How many more lives would be saved?
Meanwhile, Irma is racing across the Atlantic and has worked herself up to hurricane status. It’s far too early to guess her future, but I dearly hope she isn’t prone to big brother Harvey’s temper tantrums.
This is merely the tip to the melting global warming iceberg. Extreme weather.
And who will thrive in the new world of extreme change? Bacteria. I thought about that, too, while I watched those children run home through the haze. I remembered the bacterial infection that ravaged my lungs eight years ago. I recalled the biopsy they performed a year later when they finally figured out what was going on.
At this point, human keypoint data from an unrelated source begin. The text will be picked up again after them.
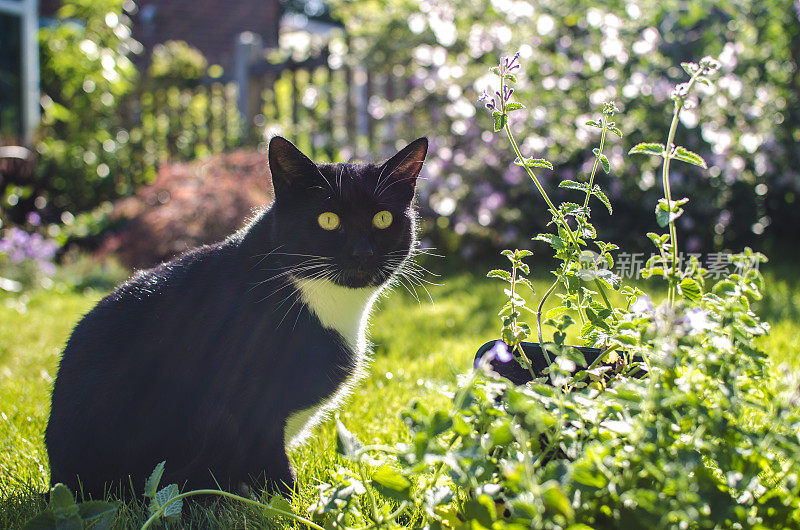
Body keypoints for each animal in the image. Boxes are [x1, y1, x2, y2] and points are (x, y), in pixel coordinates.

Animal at [46, 135, 428, 496]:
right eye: (328, 220)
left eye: (382, 219)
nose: (363, 253)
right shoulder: (249, 408)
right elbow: (276, 475)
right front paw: (296, 507)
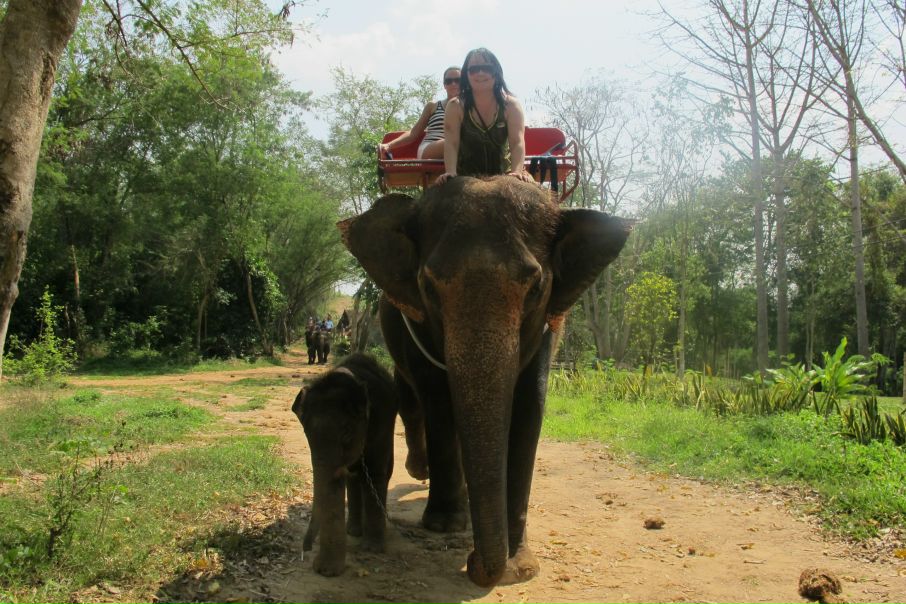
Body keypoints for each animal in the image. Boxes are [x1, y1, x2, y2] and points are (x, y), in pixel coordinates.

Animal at [291, 352, 398, 577]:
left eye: (347, 434)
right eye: (307, 435)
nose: (306, 549)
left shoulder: (382, 420)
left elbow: (375, 473)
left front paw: (373, 549)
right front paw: (327, 570)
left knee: (379, 475)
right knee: (355, 479)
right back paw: (354, 531)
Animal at [338, 176, 631, 587]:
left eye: (535, 288)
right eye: (428, 287)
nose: (475, 562)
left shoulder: (548, 331)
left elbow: (529, 408)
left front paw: (521, 566)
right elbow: (439, 402)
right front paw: (445, 526)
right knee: (411, 399)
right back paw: (423, 474)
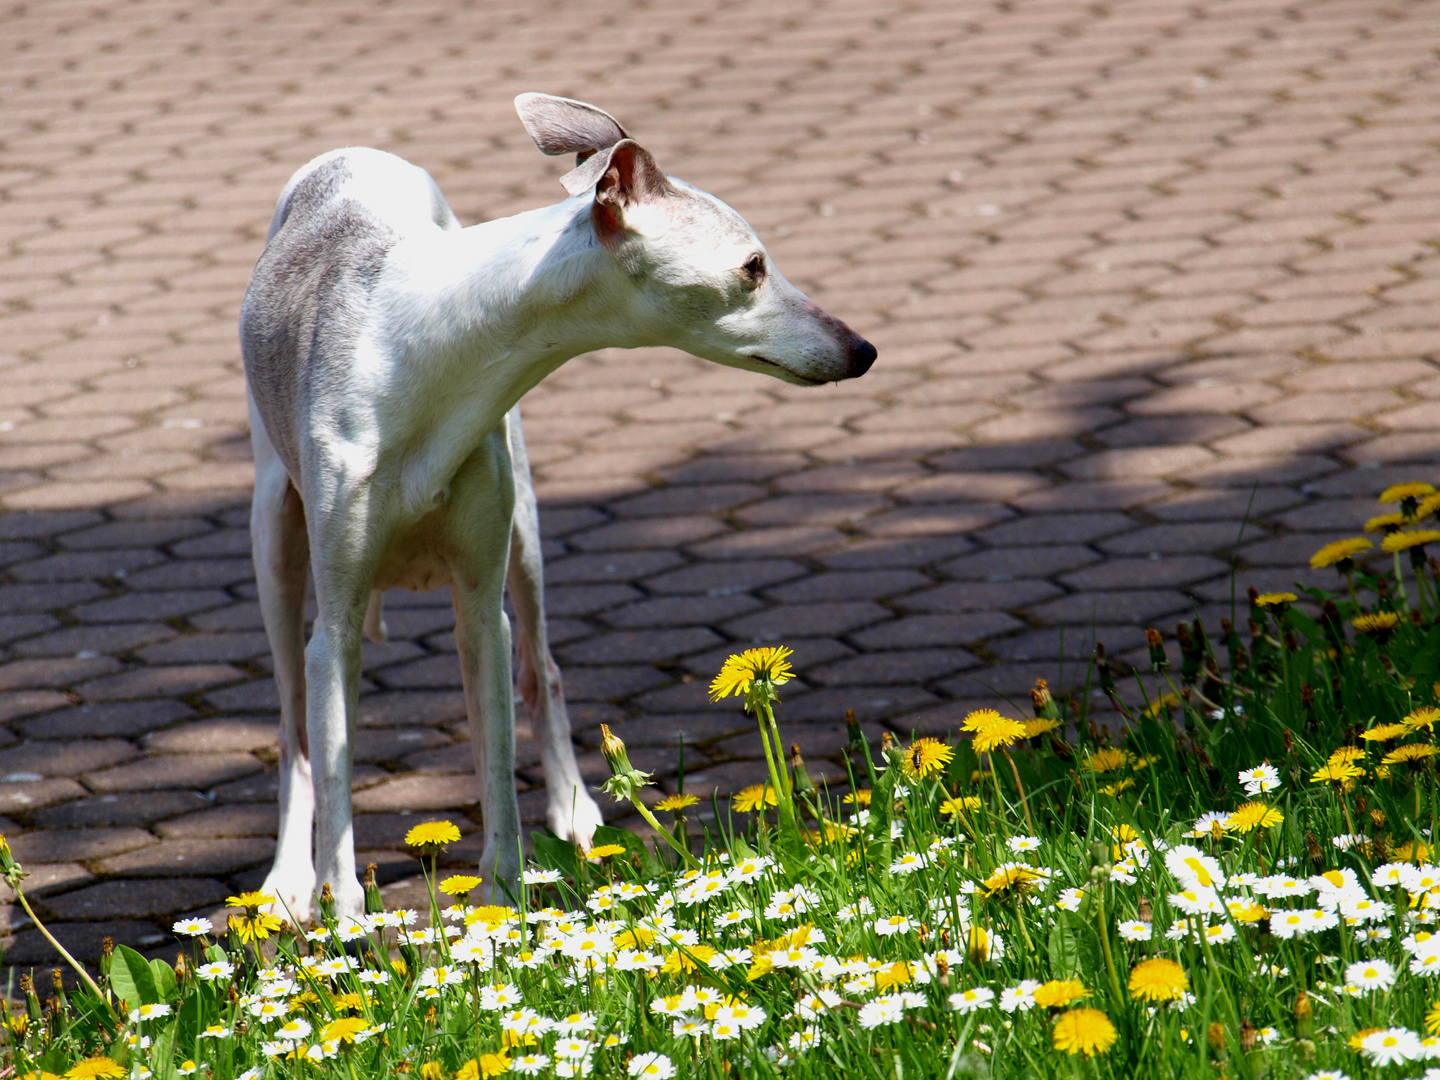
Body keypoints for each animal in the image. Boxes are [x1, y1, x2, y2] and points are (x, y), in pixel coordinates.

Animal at [240, 95, 869, 921]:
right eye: (753, 266)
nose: (863, 350)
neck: (426, 348)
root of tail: (352, 153)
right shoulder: (336, 620)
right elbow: (333, 762)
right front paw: (344, 915)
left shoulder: (483, 606)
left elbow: (501, 759)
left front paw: (507, 898)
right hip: (276, 542)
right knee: (293, 724)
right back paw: (287, 879)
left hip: (525, 533)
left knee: (542, 673)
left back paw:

Neither the local lab or a distant one were ever able to identify all that was present in my lung tissue. That’s right, they were unable to identify what almost killed me.
Is that the future? Our children dying from illnesses we can’t imagine today? I hope not.
Meanwhile, there’s rebuilding to do: homes and lives. In the long term there’s new industries to nurture and infrastructure build. Sounds like worthwhile endeavors to me, especially because they’d create jobs. I’m sure there’s a ridiculous project somewhere we can scrap to find the money.